Andere Sichtweise Einen anderen Standpunkt vertrat indes Bernhard Plappert (CDU), der abseits des Ratstischs als Kardiologe arbeitet. So spielten bei der Krankenhausreform Qualitätskriterien eine besondere Rolle. Und nach jetzigem Stand werde es wohl für viele Kliniken in manchen Bereichen schwierig, diese zu erfüllen. Geschehe das nicht, fließe kein Geld. Würden die Standards schon gelten, dürfte aktuell nur in Sindelfingen ein Herzkatheter betrieben werden.

Hinsichtlich der Geburtshilfe erklärte er, dass das Gesamtkonzept betrachtet werden müsse. Schließe die Geburtshilfe in Herrenberg, bekomme der südliche Kreis um Nagold ein Versorgungsproblem. In Calw bewege sich die Geburtenzahl bei etwa 500 pro Jahr. Es würden aber eigentlich 700 bis 800 pro Jahr gebraucht, um nicht geschlossen zu werden. Am Ende könnte es dann gar keine Geburtshilfe mehr im Kreis Calw geben. Wobei Kling zu bedenken gab, dass es für Nagold aktuell gar keine Zahlen gebe – und dass Herrenberger eher nach Tübingen statt nach Nagold fahren würden.
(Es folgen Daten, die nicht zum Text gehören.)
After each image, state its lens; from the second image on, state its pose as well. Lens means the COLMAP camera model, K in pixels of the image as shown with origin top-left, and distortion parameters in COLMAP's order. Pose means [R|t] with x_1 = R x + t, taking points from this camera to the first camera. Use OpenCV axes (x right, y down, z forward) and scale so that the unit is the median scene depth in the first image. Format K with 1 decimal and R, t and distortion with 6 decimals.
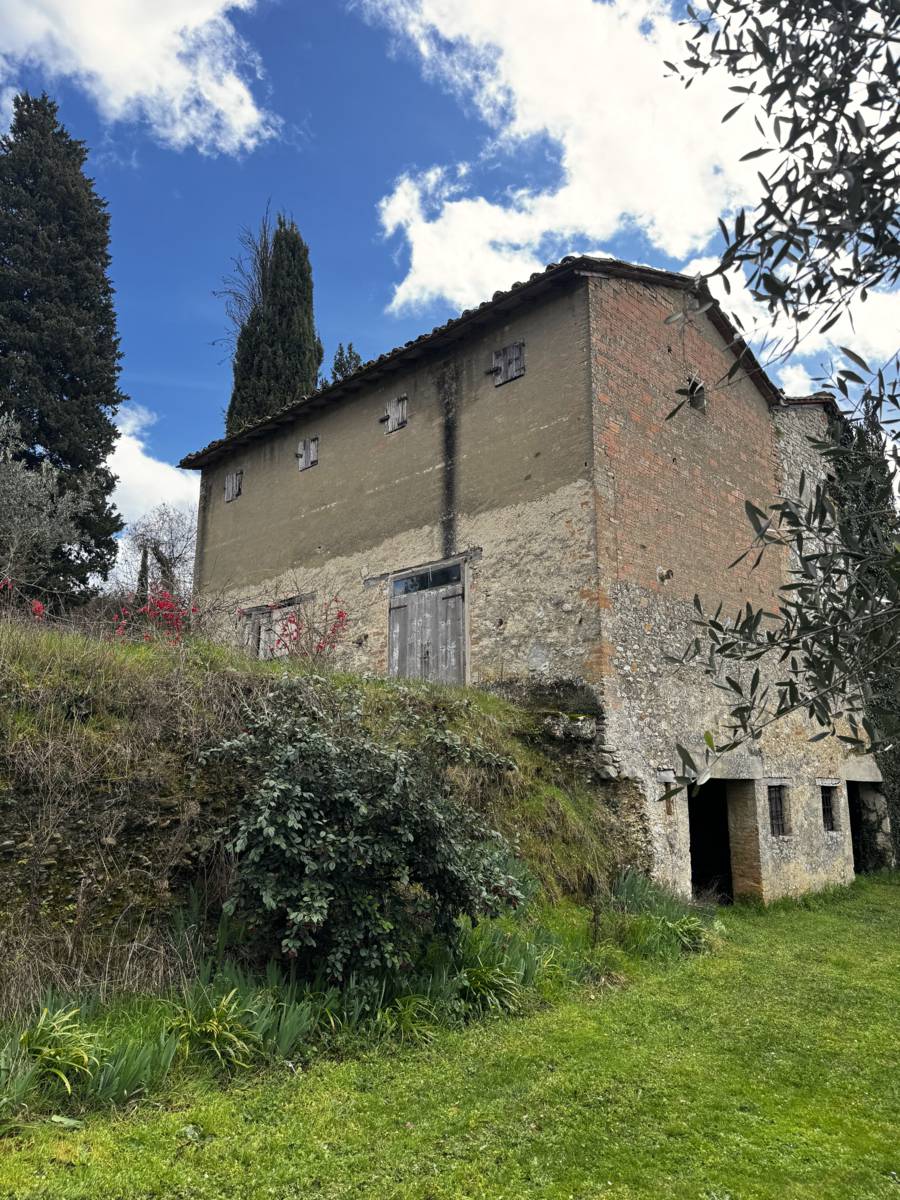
lens RADIAL K [[850.4, 0, 455.9], [0, 850.4, 598.9], [0, 0, 1]] dist [0.136524, -0.175400]
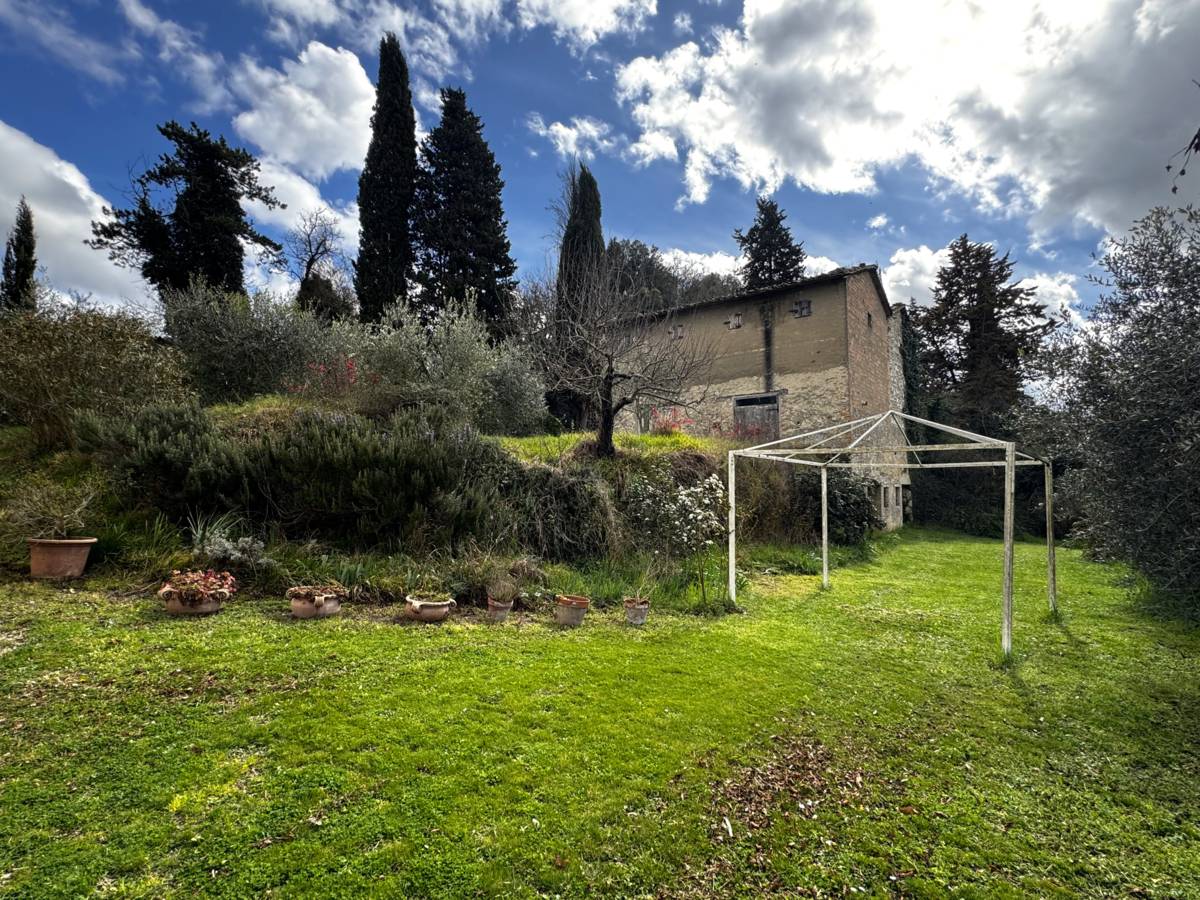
lens RADIAL K [[599.9, 0, 600.0], [0, 599.9, 450.0], [0, 0, 1]] dist [0.000230, 0.000222]
pose [[0.994482, 0.005300, 0.104770, -0.694333], [-0.021742, 0.987451, 0.156424, -0.151600], [-0.102627, -0.157839, 0.982117, -0.626814]]
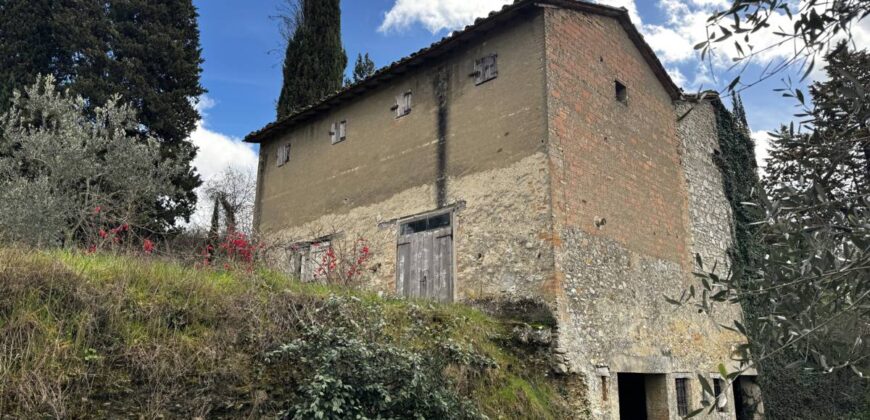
lens RADIAL K [[615.8, 0, 435.0], [0, 615.8, 210.0], [0, 0, 1]] dist [0.152132, -0.224869]
pose [[0.999968, 0.007335, -0.003143, -0.016849], [-0.007460, 0.999096, -0.041848, -0.003942], [0.002833, 0.041870, 0.999119, 0.007375]]
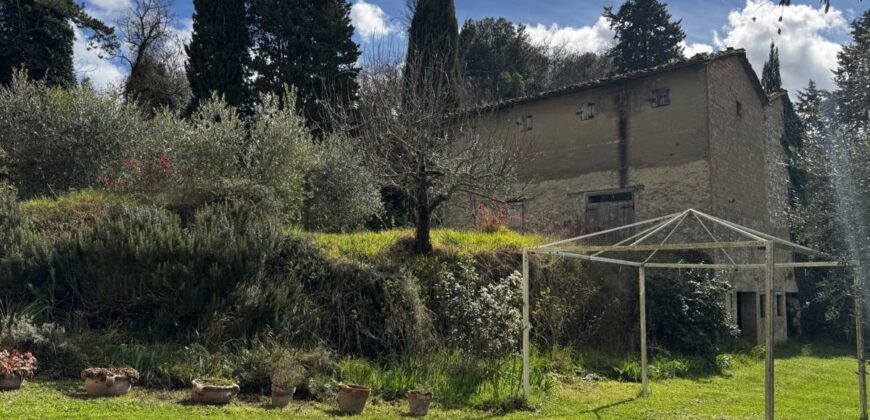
lens RADIAL K [[676.5, 0, 428.8], [0, 676.5, 214.1], [0, 0, 1]] dist [0.125337, -0.211952]
pose [[0.998641, 0.017868, 0.048964, -0.629679], [-0.022892, 0.994309, 0.104045, -0.163629], [-0.046826, -0.105025, 0.993367, -0.731354]]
Obgleich Plappert um Verständnis für das neue Vorhaben warb, machte er indes dennoch klar, dass es für eine Entscheidung seines Erachtens nach viel zu früh sei – weil dafür noch viel zu viele Grundlagen der Reform fehlten.
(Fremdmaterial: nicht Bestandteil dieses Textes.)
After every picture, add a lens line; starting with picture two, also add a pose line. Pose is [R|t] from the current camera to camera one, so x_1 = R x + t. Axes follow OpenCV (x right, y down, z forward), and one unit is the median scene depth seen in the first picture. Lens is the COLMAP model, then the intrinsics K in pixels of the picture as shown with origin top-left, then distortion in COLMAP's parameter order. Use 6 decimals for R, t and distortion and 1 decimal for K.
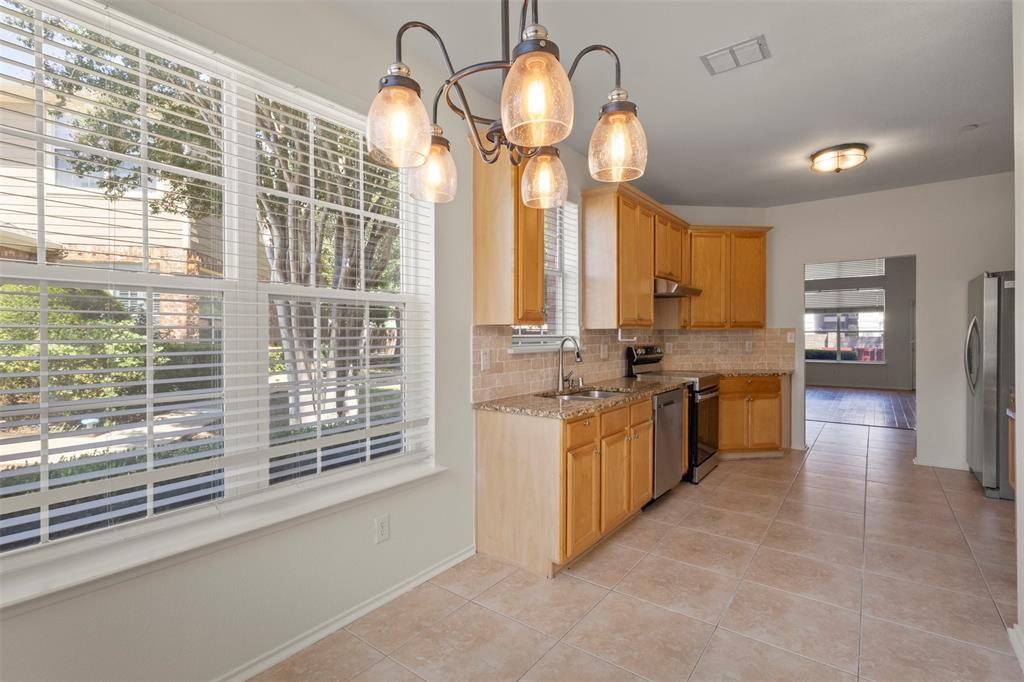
lens RADIAL K [[474.1, 0, 508.9], [0, 474.1, 340.5], [0, 0, 1]] dist [-0.002485, 0.005152]
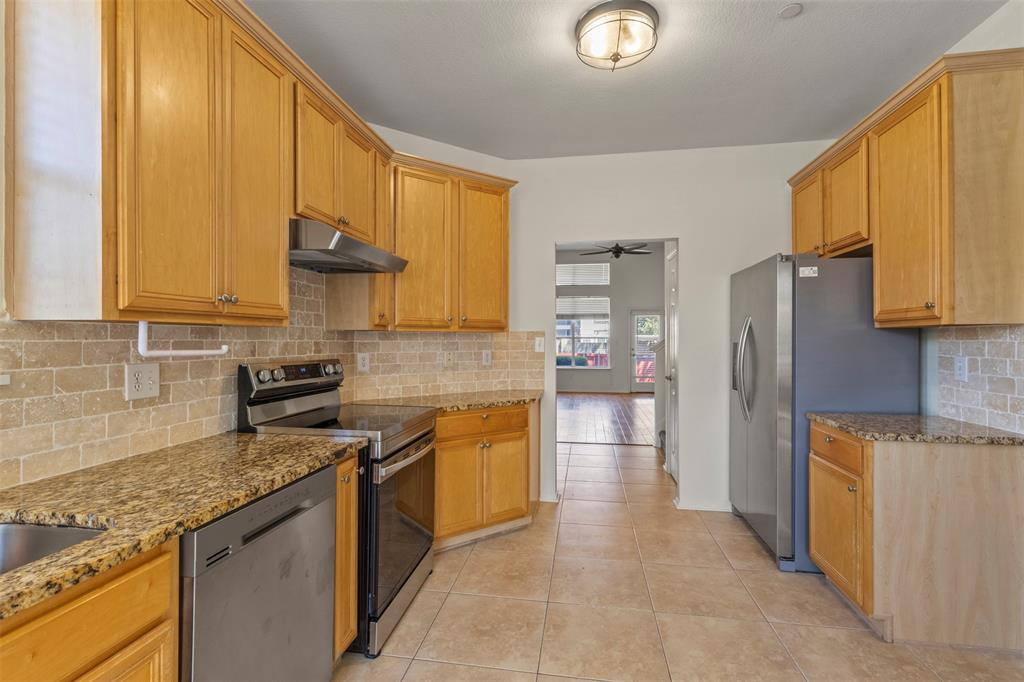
lens RADIAL K [[474.1, 0, 508.9], [0, 474.1, 340.5], [0, 0, 1]] dist [-0.002485, 0.005152]
pose [[0.881787, 0.004524, 0.471625, 0.233699], [0.000420, 0.999946, -0.010376, -0.005379], [-0.471647, 0.009347, 0.881738, 0.421195]]
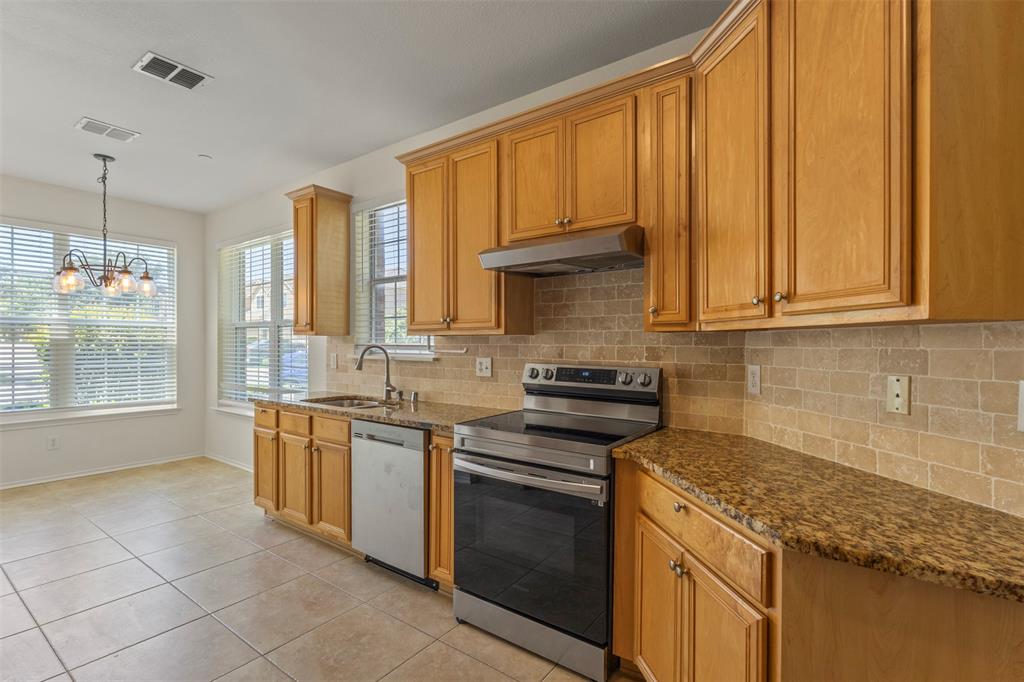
lens RADIAL K [[474.1, 0, 508.9], [0, 474.1, 340.5], [0, 0, 1]] dist [-0.002485, 0.005152]
pose [[0.009853, -0.002800, -0.999948, 0.758542], [-0.011290, 0.999932, -0.002911, -0.012919], [0.999888, 0.011318, 0.009821, 0.851328]]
Befürchtungen Adrian Hettwer (GfC), stellvertretender Vorsitzender der Kreisärzteschaft, fürchtete unterdessen auch um die medizinische Versorgung im Allgemeinen. Gerate die Notversorgung ins Wanken und das Calwer Krankenhaus schrumpfe, liefen auch andere Ärzte davon. Und „wenn alles bröckelt“, sei auch Calw als Wohnstandort in Gefahr.
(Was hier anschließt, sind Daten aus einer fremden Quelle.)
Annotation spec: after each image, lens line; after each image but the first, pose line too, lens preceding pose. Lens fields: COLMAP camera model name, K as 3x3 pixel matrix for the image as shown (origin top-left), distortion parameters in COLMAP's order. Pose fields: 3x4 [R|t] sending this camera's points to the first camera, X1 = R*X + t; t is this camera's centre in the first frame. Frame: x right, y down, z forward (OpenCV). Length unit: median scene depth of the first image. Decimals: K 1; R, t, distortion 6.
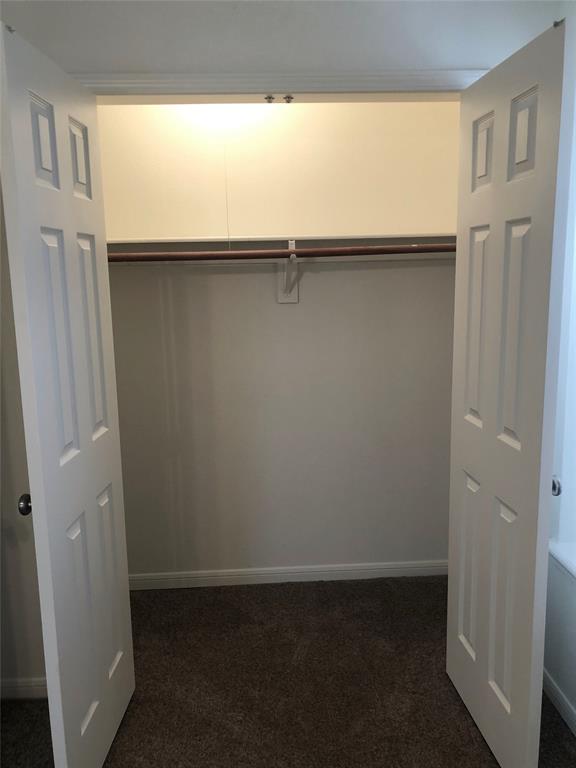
lens RADIAL K [[626.9, 0, 281.7], [0, 626.9, 386.7], [0, 0, 1]] dist [0.028852, -0.035697]
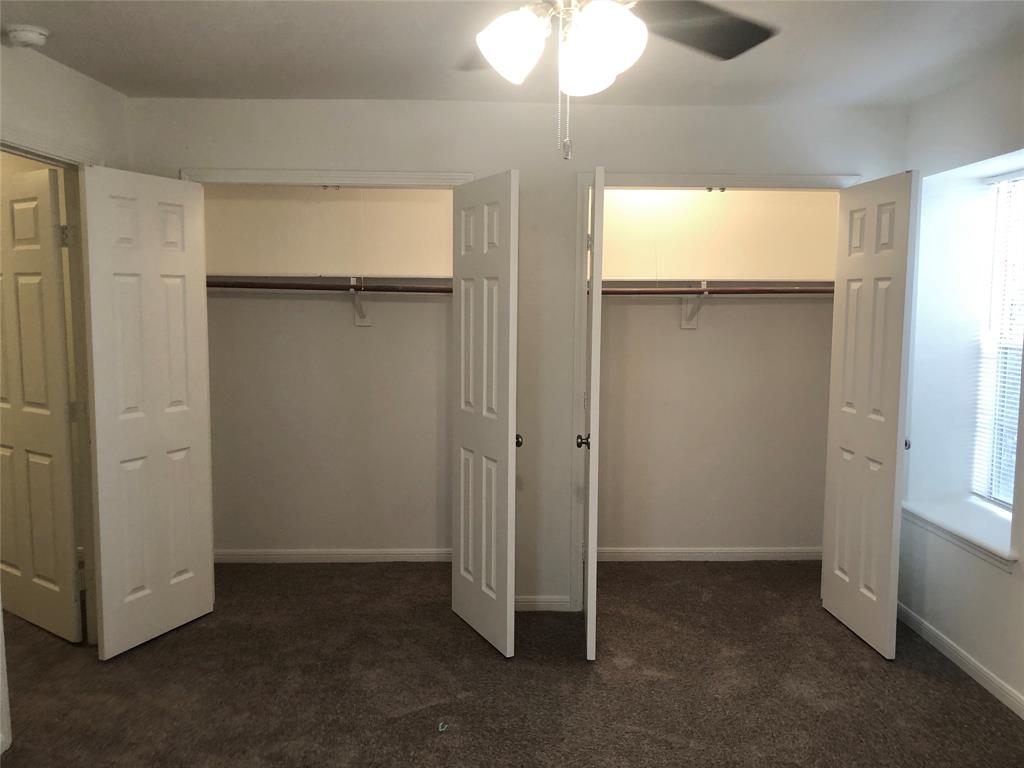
lens RADIAL K [[835.9, 0, 519.1], [0, 835.9, 380.9], [0, 0, 1]] dist [0.028852, -0.035697]
pose [[0.999342, 0.034110, -0.012347, -0.422644], [-0.035060, 0.995557, -0.087386, 0.177825], [0.009311, 0.087762, 0.996098, -0.916881]]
Nicht zuletzt erklärte zudem Dieter Kömpf (Freie Wähler), auch Mitglied des Kreistags, dass er beim aktuellen Konzept nicht mehr an eine Rund-um-die-Uhr-Versorgung in der neuen Calwer Klinik glaube. Der Grund? Wenn argumentiert werde, dass Calw den Betrieb einer funktionierenden Gynäkologie langfristig nicht gewährleisten könne, weil eine ausreichende Versorgung etwa mit Anästhesisten nötig sei – was also offenbar auch nicht gewährleistet werden könne – wie solle dann beispielsweise eine 24-Stunden-Unfallchirurgie funktionieren?